EXPLORE THE MATERIAL »
• a. In the mailing-list message about PC health monitoring, which version of FreeBSD was installed on the new machine?
• b. Rewrite the header lines of the mailing-list message about PC health monitoring, from "Date:" through "In-Reply-To:", as one or two plain sentences that keep the sender, recipients, date, and subject.
• c. Extend the mailing-list message about PC health monitoring, picking up right after its final line of text.

DOCUMENT EXTRACT below:

Skip site navigation (1)Skip section navigation (2)
Date:      Tue, 18 Sep 2001 00:51:16 -0500
From:      Mike Meyer <mwm@mired.org>
To:        "Philip Paeps" <philip@paeps.cx>
Cc:        questions@freebsd.org
Subject:   Re: PC Health Monitoring
Message-ID:  <15270.57556.963352.352311@guru.mired.org>
In-Reply-To: <78417512@toto.iv>

next in thread | previous in thread | raw e-mail | index | archive | help
Philip Paeps <philip@paeps.cx> types:
> -----BEGIN PGP SIGNED MESSAGE-----
> Hash: SHA1
> 
> Hi all,
> 
> I recently installed FreeBSD -STABLE on a new machine with a PC133 M787CLR
> motherboard (http://www.pcchips.com.tw/M787CLR.html).  Now, I was wondering:
> how can I monitor the PC health (temperature, fan speed, voltages, etc ...)

End of DOCUMENT EXTRACT.
COLLECTED DATA below:

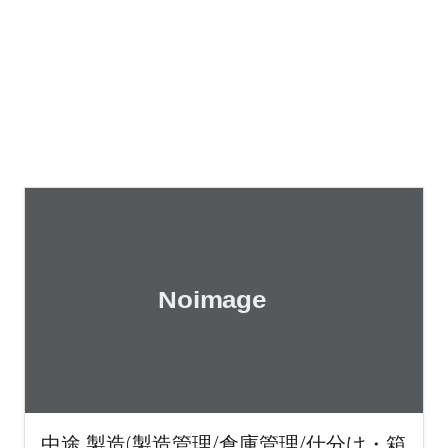
中途 製造(製造管理/倉庫管理/仕分け・箱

End of COLLECTED DATA.

ANSWERS BY TASK »
• a. FreeBSD -STABLE.

• b. Mike Meyer (mwm@mired.org) sent a reply titled "Re: PC Health Monitoring" to Philip Paeps (philip@paeps.cx) on Tuesday, September 18, 2001, at 00:51:16 -0500, with a copy to questions@freebsd.org. The message ID is <15270.57556.963352.352311@guru.mired.org>, and it replies to <78417512@toto.iv>.

• c.
> without having to reboot and look at the BIOS.  Is there anything I can use to
> monitor the system, perhaps as a daemon process?
> 
> If no such tool exists: any hints on how to write my own?

Healthd has already been mentioned. That's a background daemon that
can be configured to notice events like "temp to high", "voltage to
low", etc and either log them to syslog or execute an arbitrary
command.

Gkrellm is also in the ports tree, and is in general an excellent tool
for visually monitoring your system. it includes code to check for
various sensor chips. It's an X client, so isn't running unless you
are running X.

	<mike
--
Mike Meyer <mwm@mired.org>			http://www.mired.org/home/mwm/
Q: How do you make the gods laugh?		A: Tell them your plans.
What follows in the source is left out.